__Task objective__: Reproduce the listing below verbatim from the line containing "## Estado Final" through the line containing "- Admin template files", including both of those lines, and leave the pictures out.

__Data extract__:
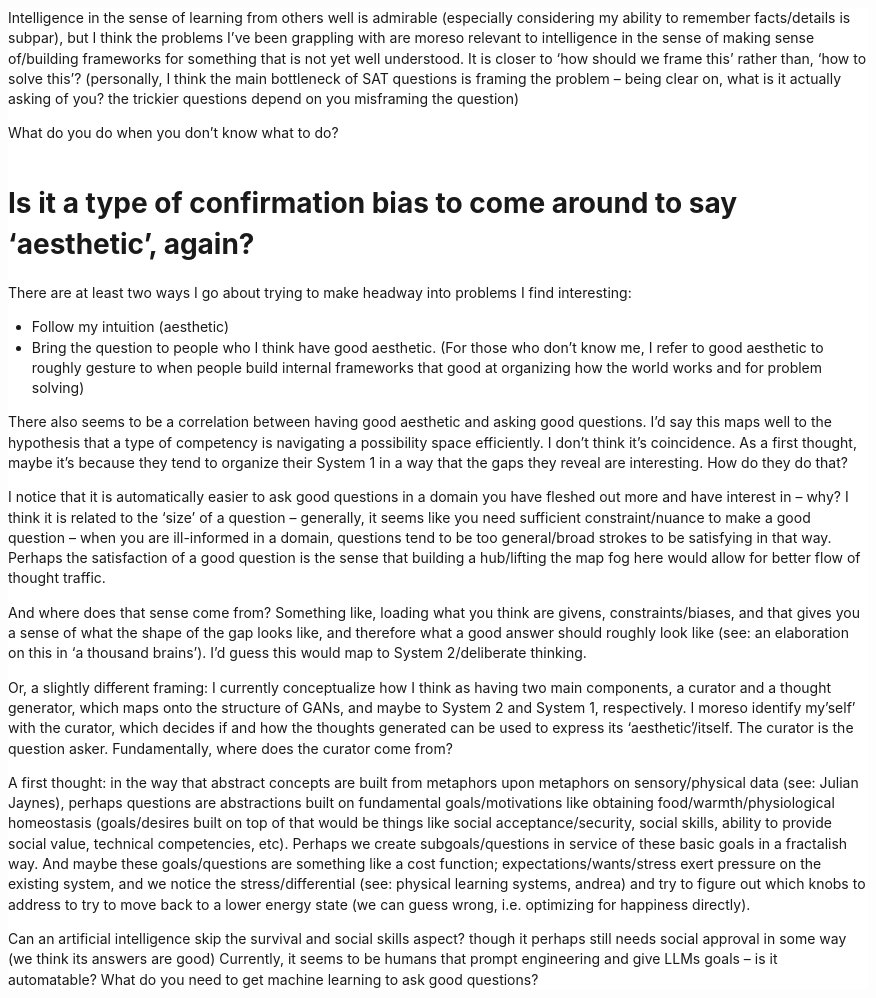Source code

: Intelligence in the sense of learning from others well is admirable (especially considering my ability to remember facts/details is subpar), but I think the problems I’ve been grappling with are moreso relevant to intelligence in the sense of making sense of/building frameworks for something that is not yet well understood. It is closer to ‘how should we frame this’ rather than, ‘how to solve this’? (personally, I think the main bottleneck of SAT questions is framing the problem – being clear on, what is it actually asking of you? the trickier questions depend on you misframing the question)

What do you do when you don’t know what to do?

# Is it a type of confirmation bias to come around to say ‘aesthetic’, again?

There are at least two ways I go about trying to make headway into problems I find interesting:
- Follow my intuition (aesthetic)
- Bring the question to people who I think have good aesthetic. 
(For those who don’t know me, I refer to good aesthetic to roughly gesture to when people build internal frameworks that good at organizing how the world works and for problem solving)

There also seems to be a correlation between having good aesthetic and asking good questions. I’d say this maps well to the hypothesis that a type of competency is navigating a possibility space efficiently. I don’t think it’s coincidence. As a first thought, maybe it’s because they tend to organize their System 1 in a way that the gaps they reveal are interesting. How do they do that? 

I notice that it is automatically easier to ask good questions in a domain you have fleshed out more and have interest in – why? I think it is related to the ‘size’ of a question – generally, it seems like you need sufficient constraint/nuance to make a good question – when you are ill-informed in a domain, questions tend to be too general/broad strokes to be satisfying in that way. Perhaps the satisfaction of a good question is the sense that building a hub/lifting the map fog here would allow for better flow of thought traffic. 

And where does that sense come from? Something like, loading what you think are givens, constraints/biases, and that gives you a sense of what the shape of the gap looks like, and therefore what a good answer should roughly look like (see: an elaboration on this in ‘a thousand brains’). I’d guess this would map to System 2/deliberate thinking. 

Or, a slightly different framing: I currently conceptualize how I  think as having two main components, a curator and a thought generator, which maps onto the structure of GANs, and maybe to System 2 and System 1, respectively. I moreso identify my’self’ with the curator, which decides if and how the thoughts generated can be used to express its ‘aesthetic’/itself. The curator is the question asker. Fundamentally, where does the curator come from? 

A first thought: in the way that abstract concepts are built from metaphors upon metaphors on sensory/physical data (see: Julian Jaynes), perhaps questions are abstractions built on fundamental goals/motivations like obtaining food/warmth/physiological homeostasis (goals/desires built on top of that would be things like social acceptance/security, social skills, ability to provide social value, technical competencies, etc). Perhaps we create subgoals/questions in service of these basic goals in a fractalish way. And maybe these goals/questions are something like a cost function; expectations/wants/stress exert pressure on the existing system, and we notice the stress/differential (see: physical learning systems, andrea) and try to figure out which knobs to address to try to move back to a lower energy state (we can guess wrong, i.e. optimizing for happiness directly).

Can an artificial intelligence skip the survival and social skills aspect? though it perhaps still needs social approval in some way (we think its answers are good)
Currently, it seems to be humans that prompt engineering and give LLMs goals – is it automatable? What do you need to get machine learning to ask good questions? 

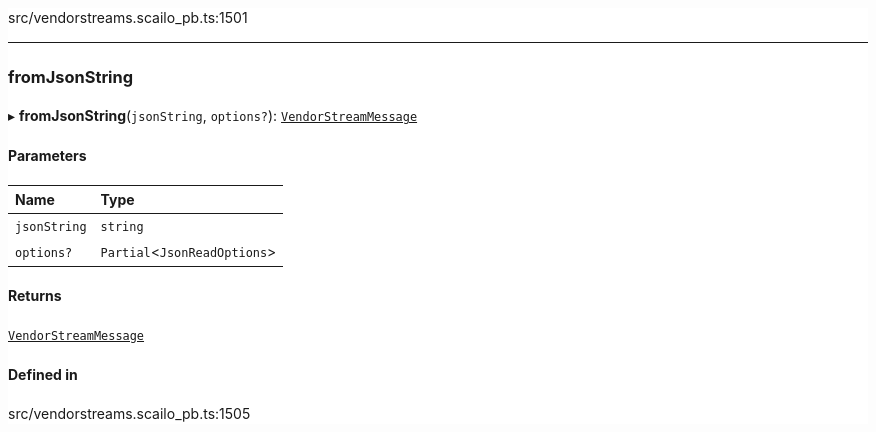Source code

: src/vendorstreams.scailo_pb.ts:1501

___

### fromJsonString

▸ **fromJsonString**(`jsonString`, `options?`): [`VendorStreamMessage`](VendorStreamMessage.md)

#### Parameters

| Name | Type |
| :------ | :------ |
| `jsonString` | `string` |
| `options?` | `Partial`\<`JsonReadOptions`\> |

#### Returns

[`VendorStreamMessage`](VendorStreamMessage.md)

#### Defined in

src/vendorstreams.scailo_pb.ts:1505

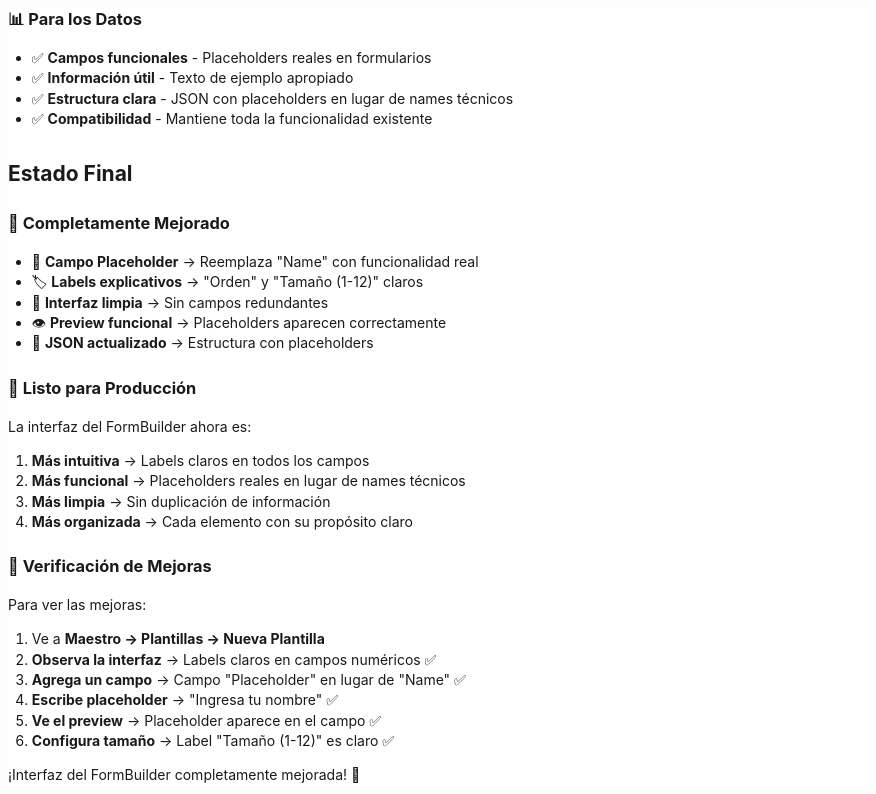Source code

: ### 📊 **Para los Datos**
- ✅ **Campos funcionales** - Placeholders reales en formularios
- ✅ **Información útil** - Texto de ejemplo apropiado
- ✅ **Estructura clara** - JSON con placeholders en lugar de names técnicos
- ✅ **Compatibilidad** - Mantiene toda la funcionalidad existente

## Estado Final

### 🎯 **Completamente Mejorado**
- 📝 **Campo Placeholder** → Reemplaza "Name" con funcionalidad real
- 🏷️ **Labels explicativos** → "Orden" y "Tamaño (1-12)" claros
- 🧹 **Interfaz limpia** → Sin campos redundantes
- 👁️ **Preview funcional** → Placeholders aparecen correctamente
- 💾 **JSON actualizado** → Estructura con placeholders

### 🚀 **Listo para Producción**
La interfaz del FormBuilder ahora es:

1. **Más intuitiva** → Labels claros en todos los campos
2. **Más funcional** → Placeholders reales en lugar de names técnicos
3. **Más limpia** → Sin duplicación de información
4. **Más organizada** → Cada elemento con su propósito claro

### 🎯 **Verificación de Mejoras**
Para ver las mejoras:

1. Ve a **Maestro → Plantillas → Nueva Plantilla**
2. **Observa la interfaz** → Labels claros en campos numéricos ✅
3. **Agrega un campo** → Campo "Placeholder" en lugar de "Name" ✅
4. **Escribe placeholder** → "Ingresa tu nombre" ✅
5. **Ve el preview** → Placeholder aparece en el campo ✅
6. **Configura tamaño** → Label "Tamaño (1-12)" es claro ✅

¡Interfaz del FormBuilder completamente mejorada! 🎉
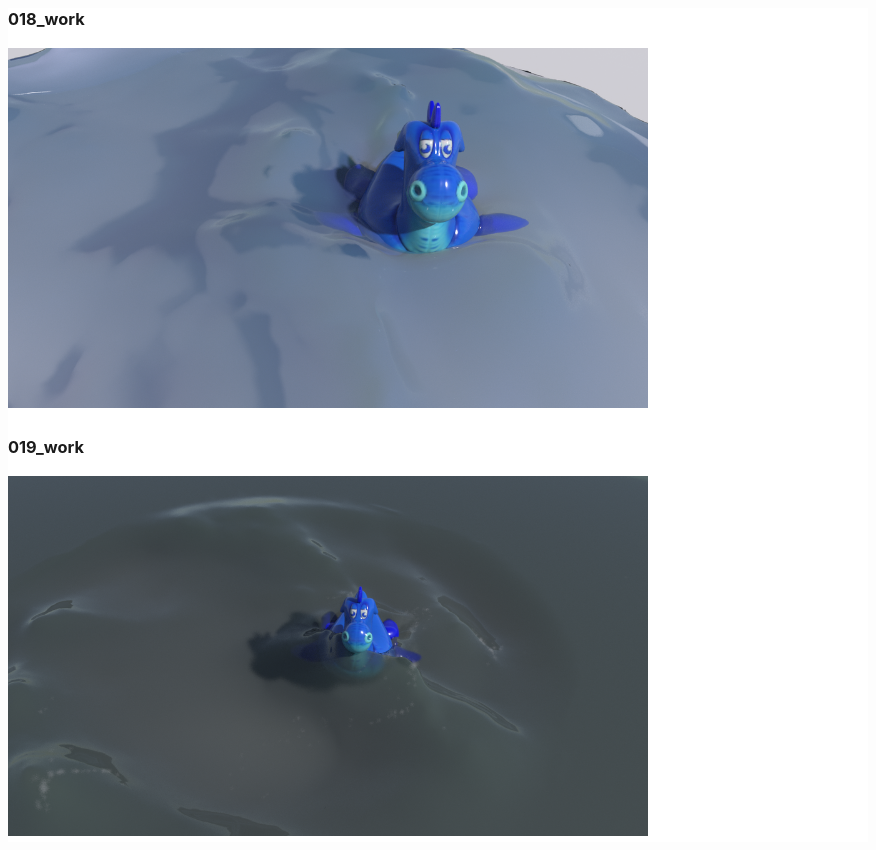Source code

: ### 018_work

<img src="captures\018_work_0034.png" alt="018_work_0034" width="640" />

### 019_work

<img src="captures\019_work_0045.png" alt="019_work_0045" width="640" />
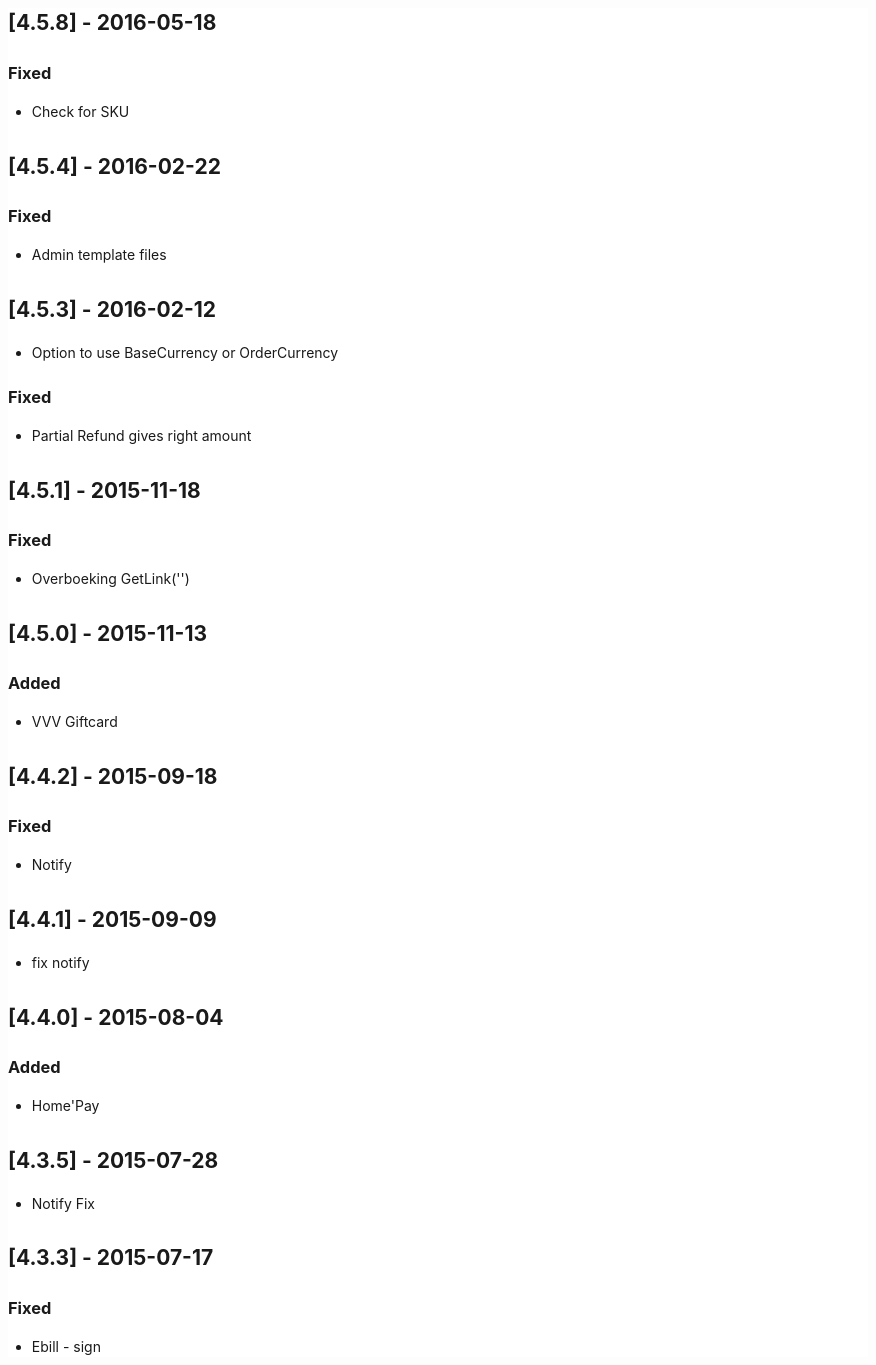 ## [4.5.8] - 2016-05-18
### Fixed  
- Check for SKU  

## [4.5.4] - 2016-02-22
### Fixed  
- Admin template files  

## [4.5.3] - 2016-02-12
- Option to use BaseCurrency or OrderCurrency  

### Fixed  
- Partial Refund gives right amount  

## [4.5.1] - 2015-11-18
### Fixed  
- Overboeking GetLink('')  

## [4.5.0] - 2015-11-13
### Added  
- VVV Giftcard  

## [4.4.2] - 2015-09-18
### Fixed  
- Notify  

## [4.4.1] - 2015-09-09
- fix notify  

## [4.4.0] - 2015-08-04
### Added  
- Home'Pay  

## [4.3.5] - 2015-07-28
- Notify Fix  

## [4.3.3] - 2015-07-17
### Fixed  
- Ebill - sign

__Answer space__:
## Estado Final

### 🎯 **Completamente Mejorado**
- 📝 **Campo Placeholder** → Reemplaza "Name" con funcionalidad real
- 🏷️ **Labels explicativos** → "Orden" y "Tamaño (1-12)" claros
- 🧹 **Interfaz limpia** → Sin campos redundantes
- 👁️ **Preview funcional** → Placeholders aparecen correctamente
- 💾 **JSON actualizado** → Estructura con placeholders

### 🚀 **Listo para Producción**
La interfaz del FormBuilder ahora es:

1. **Más intuitiva** → Labels claros en todos los campos
2. **Más funcional** → Placeholders reales en lugar de names técnicos
3. **Más limpia** → Sin duplicación de información
4. **Más organizada** → Cada elemento con su propósito claro

### 🎯 **Verificación de Mejoras**
Para ver las mejoras:

1. Ve a **Maestro → Plantillas → Nueva Plantilla**
2. **Observa la interfaz** → Labels claros en campos numéricos ✅
3. **Agrega un campo** → Campo "Placeholder" en lugar de "Name" ✅
4. **Escribe placeholder** → "Ingresa tu nombre" ✅
5. **Ve el preview** → Placeholder aparece en el campo ✅
6. **Configura tamaño** → Label "Tamaño (1-12)" es claro ✅

¡Interfaz del FormBuilder completamente mejorada! 🎉
Source code

: ### 018_work

<img src="captures\018_work_0034.png" alt="018_work_0034" width="640" />

### 019_work

<img src="captures\019_work_0045.png" alt="019_work_0045" width="640" />
 ## [4.5.8] - 2016-05-18
### Fixed  
- Check for SKU  

## [4.5.4] - 2016-02-22
### Fixed  
- Admin template files  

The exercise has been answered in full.